| What to work on |
Every entry below must be copied exactly, with nothing left out.

START Given records

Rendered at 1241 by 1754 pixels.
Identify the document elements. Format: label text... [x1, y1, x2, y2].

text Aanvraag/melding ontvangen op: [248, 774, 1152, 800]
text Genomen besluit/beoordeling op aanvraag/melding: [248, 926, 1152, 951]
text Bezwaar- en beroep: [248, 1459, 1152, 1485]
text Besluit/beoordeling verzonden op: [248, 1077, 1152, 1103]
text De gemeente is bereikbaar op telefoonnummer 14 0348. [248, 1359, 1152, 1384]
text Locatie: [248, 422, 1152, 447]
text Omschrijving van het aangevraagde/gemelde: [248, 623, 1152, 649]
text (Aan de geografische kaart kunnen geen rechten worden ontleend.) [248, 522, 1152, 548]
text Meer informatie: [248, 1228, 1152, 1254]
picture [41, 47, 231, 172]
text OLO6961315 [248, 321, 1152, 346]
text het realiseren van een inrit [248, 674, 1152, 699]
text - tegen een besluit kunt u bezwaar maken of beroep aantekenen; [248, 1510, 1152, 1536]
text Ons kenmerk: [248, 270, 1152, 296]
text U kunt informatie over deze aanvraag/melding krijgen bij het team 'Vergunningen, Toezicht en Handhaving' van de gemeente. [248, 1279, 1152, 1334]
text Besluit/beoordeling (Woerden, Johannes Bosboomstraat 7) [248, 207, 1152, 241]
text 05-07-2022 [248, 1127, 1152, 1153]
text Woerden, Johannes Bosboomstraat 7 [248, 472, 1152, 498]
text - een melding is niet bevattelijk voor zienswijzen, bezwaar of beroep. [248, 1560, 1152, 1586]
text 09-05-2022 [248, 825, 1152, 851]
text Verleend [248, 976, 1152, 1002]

END Given records

| Written solution |
Rendered at 1241 by 1754 pixels.
Identify the document elements. Format: label text... [x1, y1, x2, y2].

text Aanvraag/melding ontvangen op: [248, 774, 1152, 800]
text Genomen besluit/beoordeling op aanvraag/melding: [248, 926, 1152, 951]
text Bezwaar- en beroep: [248, 1459, 1152, 1485]
text Besluit/beoordeling verzonden op: [248, 1077, 1152, 1103]
text De gemeente is bereikbaar op telefoonnummer 14 0348. [248, 1359, 1152, 1384]
text Locatie: [248, 422, 1152, 447]
text Omschrijving van het aangevraagde/gemelde: [248, 623, 1152, 649]
text (Aan de geografische kaart kunnen geen rechten worden ontleend.) [248, 522, 1152, 548]
text Meer informatie: [248, 1228, 1152, 1254]
picture [41, 47, 231, 172]
text OLO6961315 [248, 321, 1152, 346]
text het realiseren van een inrit [248, 674, 1152, 699]
text - tegen een besluit kunt u bezwaar maken of beroep aantekenen; [248, 1510, 1152, 1536]
text Ons kenmerk: [248, 270, 1152, 296]
text U kunt informatie over deze aanvraag/melding krijgen bij het team 'Vergunningen, Toezicht en Handhaving' van de gemeente. [248, 1279, 1152, 1334]
text Besluit/beoordeling (Woerden, Johannes Bosboomstraat 7) [248, 207, 1152, 241]
text 05-07-2022 [248, 1127, 1152, 1153]
text Woerden, Johannes Bosboomstraat 7 [248, 472, 1152, 498]
text - een melding is niet bevattelijk voor zienswijzen, bezwaar of beroep. [248, 1560, 1152, 1586]
text 09-05-2022 [248, 825, 1152, 851]
text Verleend [248, 976, 1152, 1002]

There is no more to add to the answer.